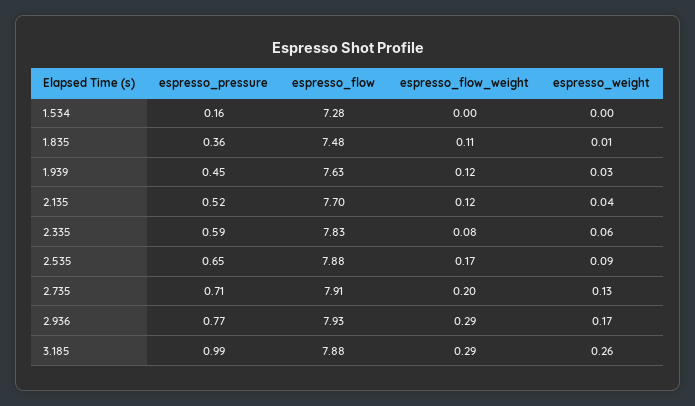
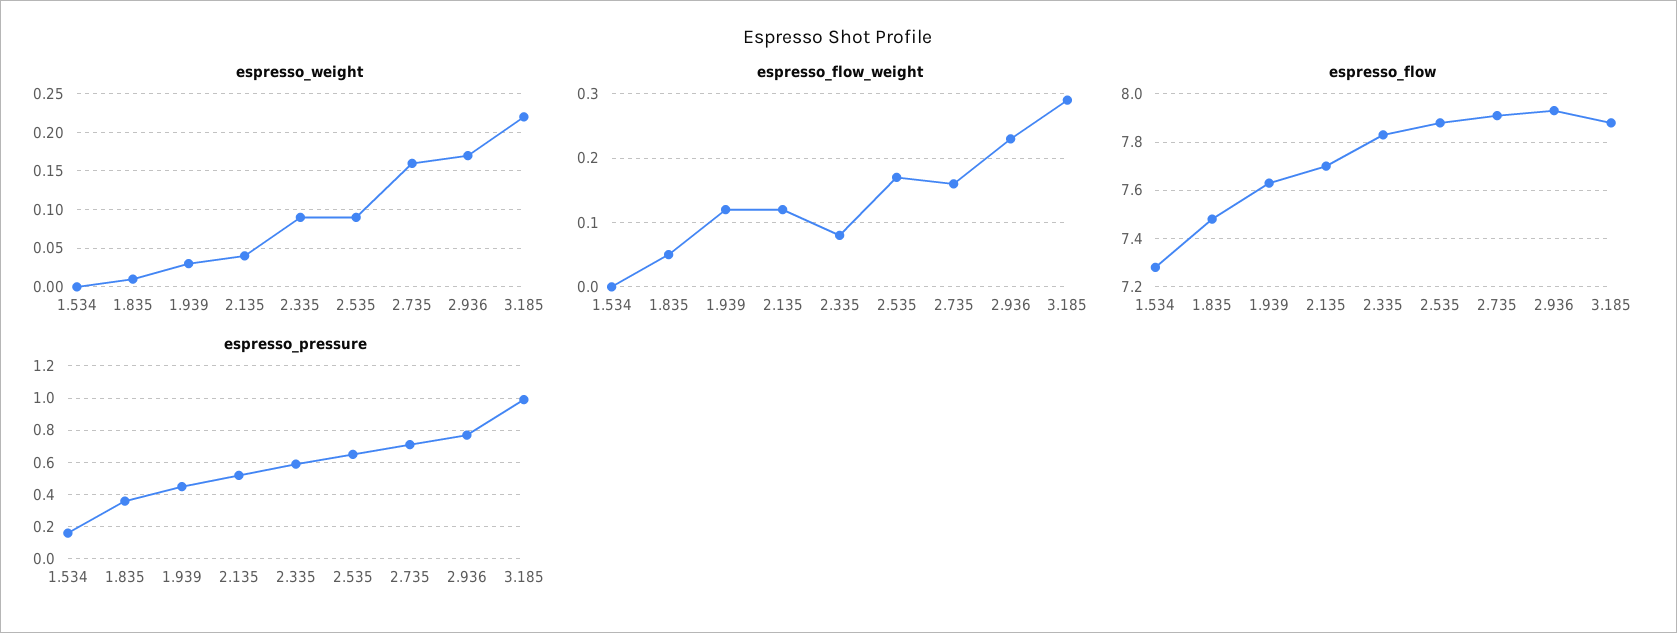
  {
    "espresso_pressure": {
      "1.534": 0.16,
      "1.835": 0.36,
      "1.939": 0.45,
      "2.135": 0.52,
      "2.335": 0.59,
      "2.535": 0.65,
      "2.735": 0.71,
      "2.936": 0.77,
      "3.185": 0.99
    },
    "espresso_flow": {
      "1.534": 7.28,
      "1.835": 7.48,
      "1.939": 7.63,
      "2.135": 7.7,
      "2.335": 7.83,
      "2.535": 7.88,
      "2.735": 7.91,
      "2.936": 7.93,
      "3.185": 7.88
    },
    "espresso_flow_weight": {
      "1.534": 0,
-     "1.835": 0.11,
+     "1.835": 0.05,
      "1.939": 0.12,
      "2.135": 0.12,
      "2.335": 0.08,
      "2.535": 0.17,
-     "2.735": 0.2,
+     "2.735": 0.16,
-     "2.936": 0.29,
+     "2.936": 0.23,
      "3.185": 0.29
    },
    "espresso_weight": {
      "1.534": 0,
      "1.835": 0.01,
      "1.939": 0.03,
      "2.135": 0.04,
-     "2.335": 0.06,
+     "2.335": 0.09,
      "2.535": 0.09,
-     "2.735": 0.13,
+     "2.735": 0.16,
      "2.936": 0.17,
-     "3.185": 0.26
+     "3.185": 0.22
    }
  }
■ ■ ■ ■ ■ ■ ■
What you need to do:
Pictures do not belong in the copy. Please reproduce the entries above exactly otherwise.

Answer to the problem:
  {
    "espresso_pressure": {
      "1.534": 0.16,
      "1.835": 0.36,
      "1.939": 0.45,
      "2.135": 0.52,
      "2.335": 0.59,
      "2.535": 0.65,
      "2.735": 0.71,
      "2.936": 0.77,
      "3.185": 0.99
    },
    "espresso_flow": {
      "1.534": 7.28,
      "1.835": 7.48,
      "1.939": 7.63,
      "2.135": 7.7,
      "2.335": 7.83,
      "2.535": 7.88,
      "2.735": 7.91,
      "2.936": 7.93,
      "3.185": 7.88
    },
    "espresso_flow_weight": {
      "1.534": 0,
-     "1.835": 0.11,
+     "1.835": 0.05,
      "1.939": 0.12,
      "2.135": 0.12,
      "2.335": 0.08,
      "2.535": 0.17,
-     "2.735": 0.2,
+     "2.735": 0.16,
-     "2.936": 0.29,
+     "2.936": 0.23,
      "3.185": 0.29
    },
    "espresso_weight": {
      "1.534": 0,
      "1.835": 0.01,
      "1.939": 0.03,
      "2.135": 0.04,
-     "2.335": 0.06,
+     "2.335": 0.09,
      "2.535": 0.09,
-     "2.735": 0.13,
+     "2.735": 0.16,
      "2.936": 0.17,
-     "3.185": 0.26
+     "3.185": 0.22
    }
  }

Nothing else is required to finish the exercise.